What makes your local running community unique?

My local running community is unique in that somewhere along the way, it’s no longer about running. Yes, we’ll cheer you on and help you reach your next PR, but it is deeper than that. We pray for you. We circle the wagons when someone is in trouble. We cook meals or provide food when someone is ill or loses a loved one. We’re a family.  And we’ll celebrate every finish line with you — whether you hit a new PR or rode the struggle bus all the way in, we love you just the same.

What do you think you bring to your business with a woman’s perspective as compared to your male colleagues?

This question is a hard one for me to answer. Personality-wise, I tend to think in a more masculine way. I don’t know that I personally bring much of a female perspective. My thought pattern is much more typically masculine than feminine. I am one of the least maternal people I know.

How does that translate to your leadership style?

I don’t know if this necessarily has anything to do with being female, but I will say that my leadership style is much more democratic than in some other places I’ve been. While the decision is ultimately up to me, I do seek input from a variety of sources – including my entire team – on certain things.
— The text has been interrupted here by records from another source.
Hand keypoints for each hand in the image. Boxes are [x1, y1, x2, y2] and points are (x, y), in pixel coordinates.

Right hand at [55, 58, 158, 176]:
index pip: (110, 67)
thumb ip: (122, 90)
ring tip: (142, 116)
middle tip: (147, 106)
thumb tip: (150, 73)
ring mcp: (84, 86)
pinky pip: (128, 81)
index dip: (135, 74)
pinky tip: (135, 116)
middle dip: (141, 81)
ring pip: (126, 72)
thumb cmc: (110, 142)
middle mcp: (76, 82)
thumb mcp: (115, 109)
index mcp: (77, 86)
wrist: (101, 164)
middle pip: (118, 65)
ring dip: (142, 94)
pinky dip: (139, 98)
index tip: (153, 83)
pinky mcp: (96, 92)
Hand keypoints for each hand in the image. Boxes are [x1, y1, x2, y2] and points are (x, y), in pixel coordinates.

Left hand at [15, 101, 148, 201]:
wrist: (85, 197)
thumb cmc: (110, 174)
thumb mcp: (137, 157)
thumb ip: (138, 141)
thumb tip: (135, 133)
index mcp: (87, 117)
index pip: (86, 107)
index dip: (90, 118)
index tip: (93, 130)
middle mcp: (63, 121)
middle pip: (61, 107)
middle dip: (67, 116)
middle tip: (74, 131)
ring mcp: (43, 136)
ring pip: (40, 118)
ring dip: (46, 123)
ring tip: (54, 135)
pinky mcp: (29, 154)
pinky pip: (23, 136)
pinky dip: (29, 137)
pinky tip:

Do you think having a woman running the business has helped your store reach more female customers?

In some ways, yes. I honestly think that being a plus-sized runner for so long brought me more female customers than anything else. I think people have an idea of what they think a runner’s body looks like — and it’s usually the one elite runners have. There’s nothing wrong with it —heck, I’d love to look like that, but I don’t. Stand at any finish line and you’ll see all kinds of people crossing it. I think our communities need to have a better understanding of what a runner’s body looks like and realize that it looks much like they do. 
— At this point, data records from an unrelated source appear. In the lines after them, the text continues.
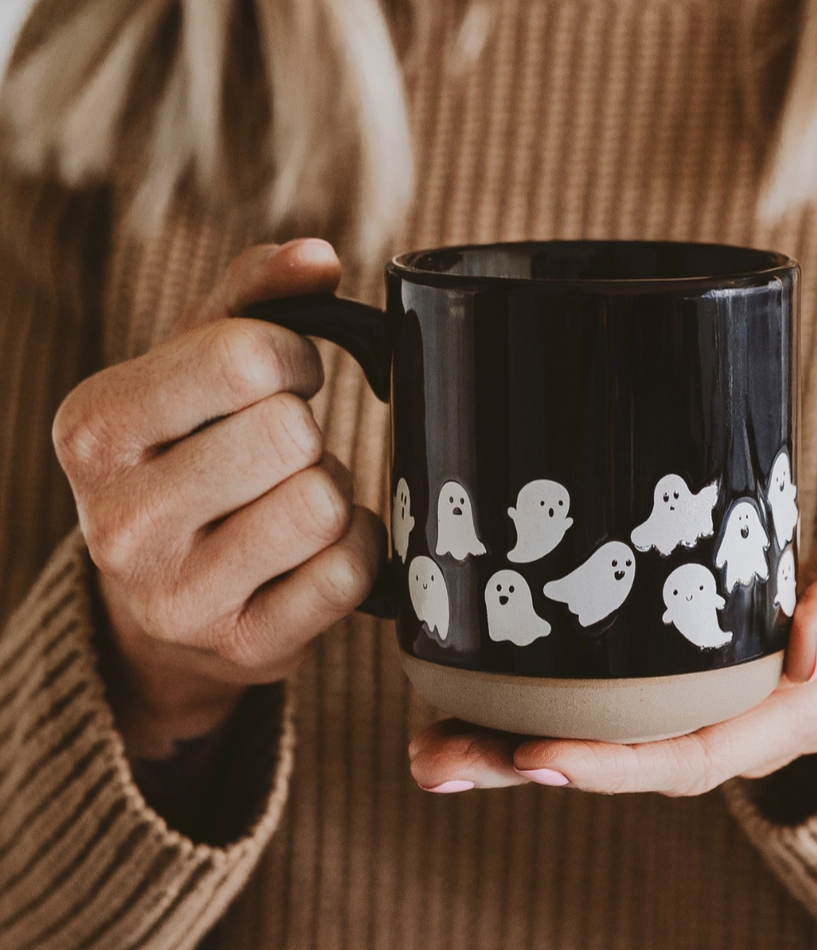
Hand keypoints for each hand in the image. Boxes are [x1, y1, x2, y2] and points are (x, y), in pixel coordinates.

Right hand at [54, 239, 385, 758]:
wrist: (159, 605)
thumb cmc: (184, 462)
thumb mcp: (187, 372)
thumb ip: (248, 299)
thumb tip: (317, 256)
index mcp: (95, 430)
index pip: (244, 358)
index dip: (290, 357)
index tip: (284, 376)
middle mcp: (119, 522)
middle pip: (291, 433)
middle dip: (305, 434)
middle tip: (277, 454)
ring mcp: (180, 598)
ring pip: (324, 502)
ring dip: (328, 491)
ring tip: (285, 502)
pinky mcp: (245, 648)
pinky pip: (351, 570)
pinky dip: (353, 548)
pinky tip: (311, 553)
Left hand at [408, 508, 816, 794]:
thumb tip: (809, 648)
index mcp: (788, 711)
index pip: (692, 754)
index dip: (614, 763)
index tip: (536, 757)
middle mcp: (734, 719)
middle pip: (620, 759)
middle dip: (526, 766)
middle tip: (434, 760)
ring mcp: (701, 696)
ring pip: (598, 734)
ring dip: (507, 744)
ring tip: (423, 744)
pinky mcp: (676, 665)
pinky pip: (603, 695)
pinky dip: (535, 699)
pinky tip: (470, 691)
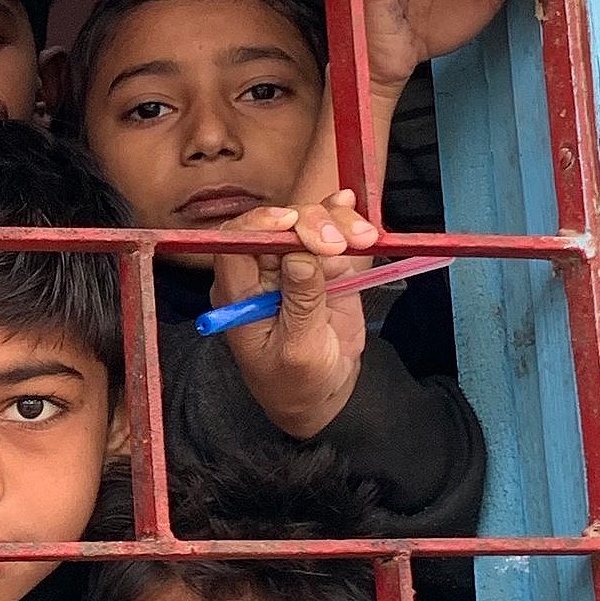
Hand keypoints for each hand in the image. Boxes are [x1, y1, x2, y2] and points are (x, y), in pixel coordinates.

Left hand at [210, 191, 378, 439]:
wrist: (321, 393)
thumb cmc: (296, 381)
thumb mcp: (298, 351)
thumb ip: (301, 304)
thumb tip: (301, 257)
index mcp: (239, 293)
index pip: (235, 245)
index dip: (259, 225)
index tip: (290, 224)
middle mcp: (261, 271)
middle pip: (276, 225)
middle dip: (308, 224)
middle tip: (336, 244)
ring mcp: (293, 262)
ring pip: (307, 221)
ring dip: (335, 221)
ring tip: (363, 238)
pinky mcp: (323, 263)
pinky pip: (330, 230)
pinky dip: (343, 216)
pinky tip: (352, 207)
What advice would you give to other run specialty retailers about reaching out and merchandising to female runners?

My advice regarding merchandising and reaching out to female customers is — just to do it. And show real women – actual customers and running buddies – doing it. If you can tell a success story of someone who maybe lost a lot of weight while running or of someone completing a race or training program — better yet, have them tell their story. 

Anything else?

Be inclusive on sizing. People come in a variety of shapes and sizes and have different preferences. And not just extended sizes — all sizes have likes/dislikes. Remember runners also come in a variety of ages, not just sizes. Everyone performs better when they feel good and part of feeling good is looking good. Make sure everyone can find something that makes them look good and feel good in your store.
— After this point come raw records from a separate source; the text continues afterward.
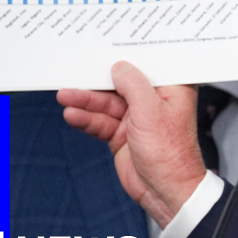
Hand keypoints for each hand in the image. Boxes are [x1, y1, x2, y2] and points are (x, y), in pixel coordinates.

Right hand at [58, 62, 205, 228]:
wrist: (165, 191)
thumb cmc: (171, 153)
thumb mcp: (150, 111)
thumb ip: (133, 85)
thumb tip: (120, 67)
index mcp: (172, 89)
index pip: (147, 65)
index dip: (127, 56)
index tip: (105, 46)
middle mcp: (154, 101)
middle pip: (120, 84)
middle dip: (97, 80)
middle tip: (74, 72)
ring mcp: (137, 118)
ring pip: (106, 104)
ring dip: (85, 101)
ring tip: (65, 95)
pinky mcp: (123, 134)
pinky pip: (101, 122)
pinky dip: (86, 118)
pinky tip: (72, 114)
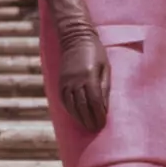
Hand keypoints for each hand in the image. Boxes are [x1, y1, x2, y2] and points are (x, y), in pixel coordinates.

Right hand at [37, 0, 109, 132]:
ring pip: (72, 105)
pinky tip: (76, 116)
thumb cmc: (96, 52)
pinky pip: (64, 100)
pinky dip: (70, 110)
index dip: (99, 115)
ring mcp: (66, 81)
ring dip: (79, 118)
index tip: (103, 124)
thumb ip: (105, 87)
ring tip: (87, 126)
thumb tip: (104, 107)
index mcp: (89, 76)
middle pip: (82, 106)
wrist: (75, 37)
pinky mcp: (60, 82)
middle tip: (95, 129)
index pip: (95, 101)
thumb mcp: (106, 67)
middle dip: (89, 120)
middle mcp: (76, 80)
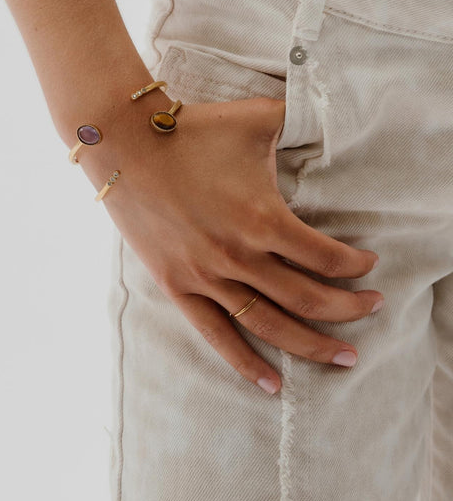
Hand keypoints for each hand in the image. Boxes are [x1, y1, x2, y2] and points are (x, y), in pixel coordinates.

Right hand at [85, 94, 382, 394]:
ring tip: (344, 359)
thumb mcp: (258, 118)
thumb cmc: (194, 129)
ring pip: (269, 325)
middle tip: (374, 311)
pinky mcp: (176, 285)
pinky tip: (271, 384)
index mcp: (264, 219)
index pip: (327, 259)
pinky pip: (216, 334)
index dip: (356, 266)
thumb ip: (302, 119)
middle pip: (308, 299)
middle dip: (350, 310)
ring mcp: (205, 276)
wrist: (125, 143)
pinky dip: (245, 363)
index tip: (369, 266)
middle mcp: (239, 257)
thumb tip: (334, 116)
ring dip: (311, 346)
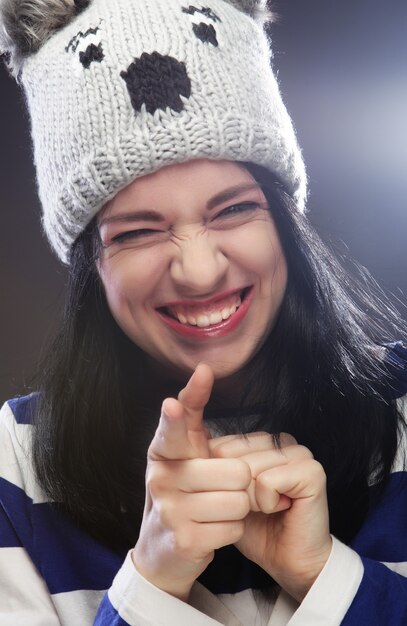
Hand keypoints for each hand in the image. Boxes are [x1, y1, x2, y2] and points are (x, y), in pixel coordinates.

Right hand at [132, 364, 251, 600]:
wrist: (161, 552)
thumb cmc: (181, 492)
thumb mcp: (181, 453)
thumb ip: (191, 412)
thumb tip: (204, 368)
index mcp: (161, 451)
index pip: (172, 428)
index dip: (176, 417)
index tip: (172, 406)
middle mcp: (161, 477)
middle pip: (235, 471)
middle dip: (239, 484)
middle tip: (217, 492)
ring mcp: (170, 510)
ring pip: (239, 500)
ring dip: (236, 509)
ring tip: (213, 512)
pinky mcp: (184, 539)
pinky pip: (235, 527)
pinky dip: (232, 531)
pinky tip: (211, 531)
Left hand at [210, 432, 331, 601]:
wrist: (287, 561)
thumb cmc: (256, 527)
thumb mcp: (224, 494)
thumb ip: (211, 467)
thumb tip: (187, 442)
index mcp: (262, 441)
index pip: (221, 444)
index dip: (218, 478)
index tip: (236, 498)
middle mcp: (282, 441)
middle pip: (230, 455)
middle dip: (232, 490)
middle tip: (254, 507)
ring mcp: (299, 453)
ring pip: (247, 469)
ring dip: (249, 500)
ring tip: (267, 509)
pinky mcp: (312, 472)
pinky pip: (267, 482)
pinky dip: (266, 503)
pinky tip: (280, 509)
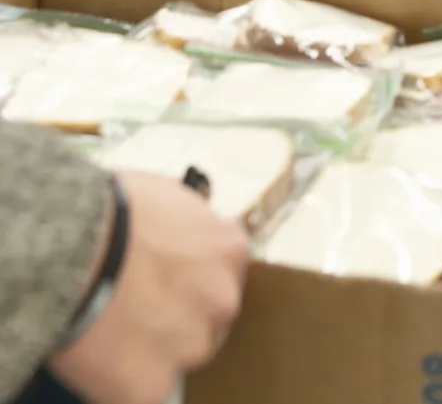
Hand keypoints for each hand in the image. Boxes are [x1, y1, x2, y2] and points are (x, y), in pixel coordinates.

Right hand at [50, 171, 248, 403]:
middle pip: (208, 319)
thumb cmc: (110, 212)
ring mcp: (190, 346)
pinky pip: (140, 393)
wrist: (71, 250)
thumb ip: (188, 229)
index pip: (224, 273)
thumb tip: (179, 241)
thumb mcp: (167, 198)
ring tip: (108, 332)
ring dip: (150, 353)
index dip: (192, 279)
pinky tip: (97, 358)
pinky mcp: (151, 388)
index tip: (167, 282)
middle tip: (136, 310)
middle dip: (178, 318)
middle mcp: (222, 299)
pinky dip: (121, 382)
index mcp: (229, 248)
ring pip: (177, 359)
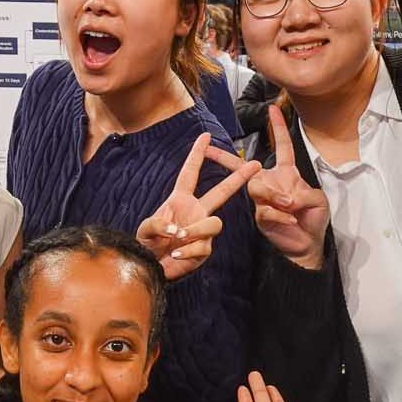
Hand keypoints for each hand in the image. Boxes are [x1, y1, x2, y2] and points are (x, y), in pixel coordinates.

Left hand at [135, 133, 259, 280]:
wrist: (151, 265)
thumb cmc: (147, 244)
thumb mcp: (146, 229)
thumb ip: (157, 224)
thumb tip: (178, 229)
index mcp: (180, 200)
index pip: (190, 173)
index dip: (197, 154)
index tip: (205, 136)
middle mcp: (196, 211)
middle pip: (222, 192)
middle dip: (238, 178)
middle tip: (255, 164)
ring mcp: (202, 230)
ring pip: (214, 223)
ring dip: (196, 230)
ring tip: (179, 237)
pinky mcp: (204, 249)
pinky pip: (203, 247)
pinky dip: (188, 250)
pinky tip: (176, 253)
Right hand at [206, 107, 330, 269]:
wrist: (308, 245)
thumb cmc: (313, 218)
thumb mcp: (317, 200)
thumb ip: (303, 193)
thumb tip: (286, 197)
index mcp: (286, 173)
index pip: (282, 146)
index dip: (278, 127)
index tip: (272, 108)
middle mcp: (271, 183)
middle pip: (247, 169)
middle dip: (228, 160)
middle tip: (208, 152)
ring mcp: (263, 200)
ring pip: (255, 188)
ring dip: (273, 195)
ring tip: (289, 204)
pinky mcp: (261, 217)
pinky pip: (265, 211)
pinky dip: (280, 215)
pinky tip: (291, 221)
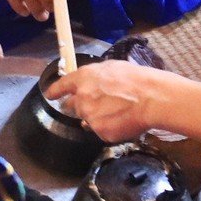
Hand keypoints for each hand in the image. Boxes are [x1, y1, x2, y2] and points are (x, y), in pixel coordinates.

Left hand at [45, 59, 180, 142]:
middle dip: (78, 106)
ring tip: (114, 112)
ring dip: (94, 117)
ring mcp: (90, 117)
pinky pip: (100, 131)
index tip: (50, 94)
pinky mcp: (100, 132)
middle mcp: (81, 98)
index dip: (55, 91)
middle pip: (70, 106)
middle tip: (93, 104)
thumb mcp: (111, 68)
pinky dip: (108, 128)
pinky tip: (121, 120)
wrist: (150, 99)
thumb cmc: (135, 79)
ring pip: (86, 119)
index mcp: (83, 79)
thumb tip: (91, 85)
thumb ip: (95, 78)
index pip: (62, 86)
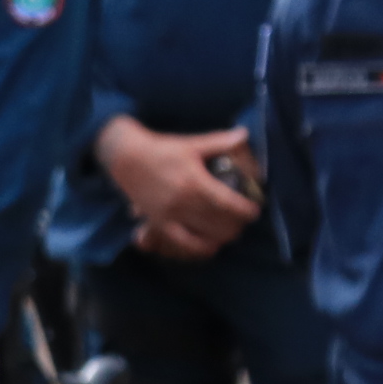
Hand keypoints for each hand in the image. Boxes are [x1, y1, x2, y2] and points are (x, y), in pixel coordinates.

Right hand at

What advice would you give to any young (or older) women considering following a similar career path in the run business?

Have a solid network. Make contacts and stay in touch with them. Check in with a text or email from time to time. Being a store owner can sometimes feel very isolating. I am grateful for the women of empowerun — I no longer feel alone in my struggles. And I have a fantastic resource for answers to many questions. Find your tribe in the running industry — no matter who they are, and stay in touch.

Well, you have had quite an interesting year so far. What are you expecting for you and your store for the rest of 2021 and what is it going to take to achieve that?

We’re on pace to blow 2020 out of the water, we just have to hold strong. We know there are global supply chain issues and inventory struggles headed our way. We need to educate the customer on what’s coming and provide them with information so they can make their purchases wisely. 

How do you do that?

We plan to be honest and upfront with them about what is going on and what our plan is going forward. It’s not always about supplying the product immediately — it’s providing them the information and support they need to make the best decisions they can.